> [RECORDS PROVIDED]:
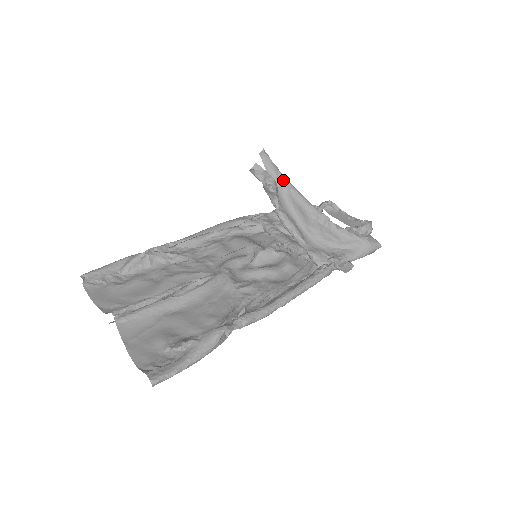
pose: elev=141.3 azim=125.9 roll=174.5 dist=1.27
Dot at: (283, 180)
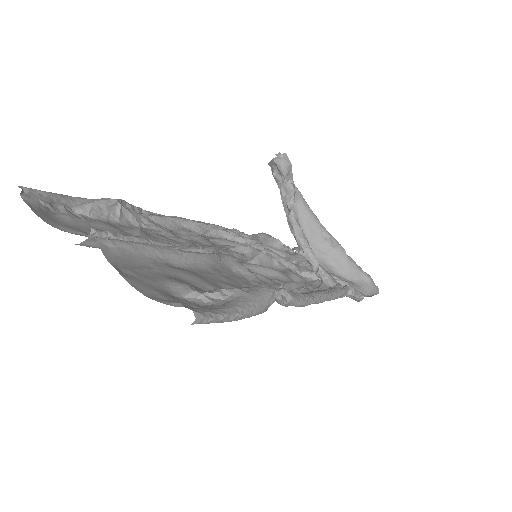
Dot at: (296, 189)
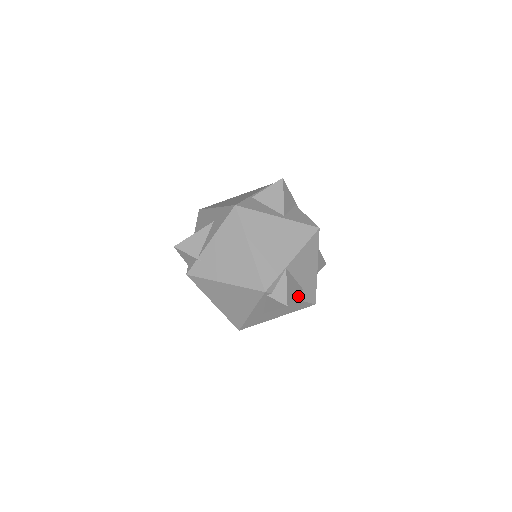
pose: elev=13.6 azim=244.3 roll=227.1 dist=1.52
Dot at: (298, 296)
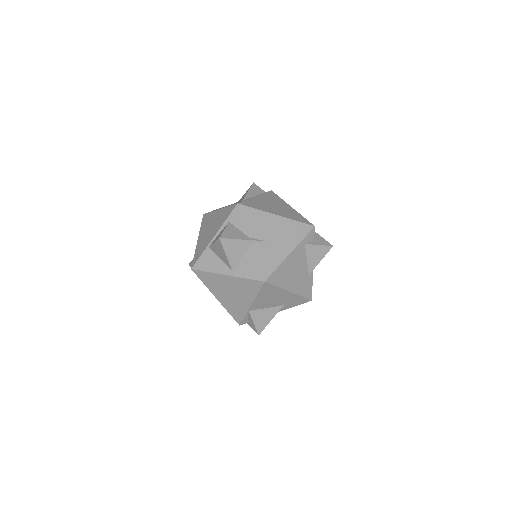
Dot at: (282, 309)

--

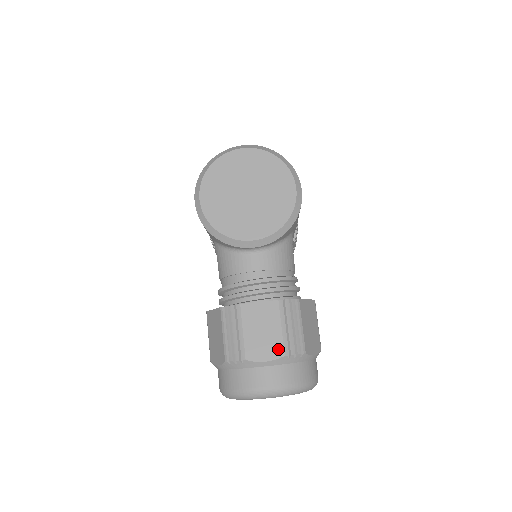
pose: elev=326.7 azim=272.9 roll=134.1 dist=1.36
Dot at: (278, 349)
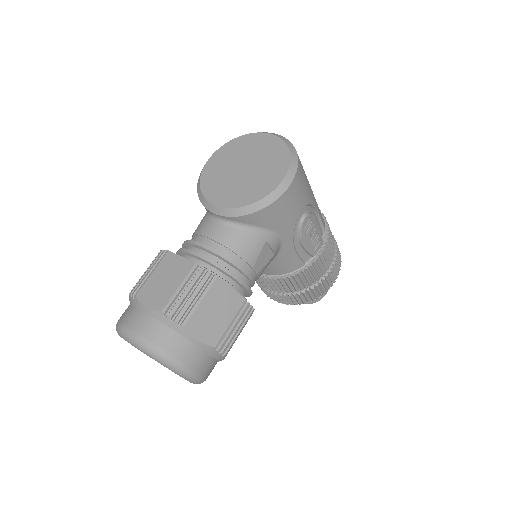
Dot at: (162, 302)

> [TASK OBJECTIVE]:
Copy out, word for word, the stretch of the items from the line containing "pose: elev=326.7 azim=272.9" through the line containing "Dot at: (162, 302)". Leave the pictures out.

> [REPLY]:
pose: elev=326.7 azim=272.9 roll=134.1 dist=1.36
Dot at: (278, 349)
Dot at: (162, 302)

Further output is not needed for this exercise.